*DATA FOR THIS EXERCISE*
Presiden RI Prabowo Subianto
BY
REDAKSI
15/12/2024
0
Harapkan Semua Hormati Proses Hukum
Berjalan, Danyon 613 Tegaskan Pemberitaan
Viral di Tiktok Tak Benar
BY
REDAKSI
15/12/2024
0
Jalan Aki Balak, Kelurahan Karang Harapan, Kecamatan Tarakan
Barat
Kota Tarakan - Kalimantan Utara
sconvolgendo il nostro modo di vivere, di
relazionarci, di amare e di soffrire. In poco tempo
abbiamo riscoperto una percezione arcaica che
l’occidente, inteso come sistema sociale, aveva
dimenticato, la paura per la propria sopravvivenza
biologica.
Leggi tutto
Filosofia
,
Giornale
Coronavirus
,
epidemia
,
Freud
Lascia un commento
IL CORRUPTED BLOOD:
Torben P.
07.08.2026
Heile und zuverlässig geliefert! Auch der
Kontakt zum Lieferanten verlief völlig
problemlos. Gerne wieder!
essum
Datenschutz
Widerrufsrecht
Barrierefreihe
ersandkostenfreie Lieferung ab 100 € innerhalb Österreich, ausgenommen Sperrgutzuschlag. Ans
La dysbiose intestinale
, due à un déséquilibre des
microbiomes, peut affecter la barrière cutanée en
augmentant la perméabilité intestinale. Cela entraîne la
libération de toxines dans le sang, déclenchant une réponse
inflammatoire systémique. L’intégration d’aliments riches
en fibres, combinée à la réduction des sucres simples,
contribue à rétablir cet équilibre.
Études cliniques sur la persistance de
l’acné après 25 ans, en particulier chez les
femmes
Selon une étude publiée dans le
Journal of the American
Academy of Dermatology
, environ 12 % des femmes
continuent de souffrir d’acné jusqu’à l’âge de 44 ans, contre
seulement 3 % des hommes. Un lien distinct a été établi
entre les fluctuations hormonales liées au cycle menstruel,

*WHAT TO WORK ON*
Your output should consist solely of the lines from the beginning of the entries through the line containing "dimenticato, la paura", reproduced exactly.

*SOLVED PROBLEM*
Presiden RI Prabowo Subianto
BY
REDAKSI
15/12/2024
0
Harapkan Semua Hormati Proses Hukum
Berjalan, Danyon 613 Tegaskan Pemberitaan
Viral di Tiktok Tak Benar
BY
REDAKSI
15/12/2024
0
Jalan Aki Balak, Kelurahan Karang Harapan, Kecamatan Tarakan
Barat
Kota Tarakan - Kalimantan Utara
sconvolgendo il nostro modo di vivere, di
relazionarci, di amare e di soffrire. In poco tempo
abbiamo riscoperto una percezione arcaica che
l’occidente, inteso come sistema sociale, aveva
dimenticato, la paura per la propria sopravvivenza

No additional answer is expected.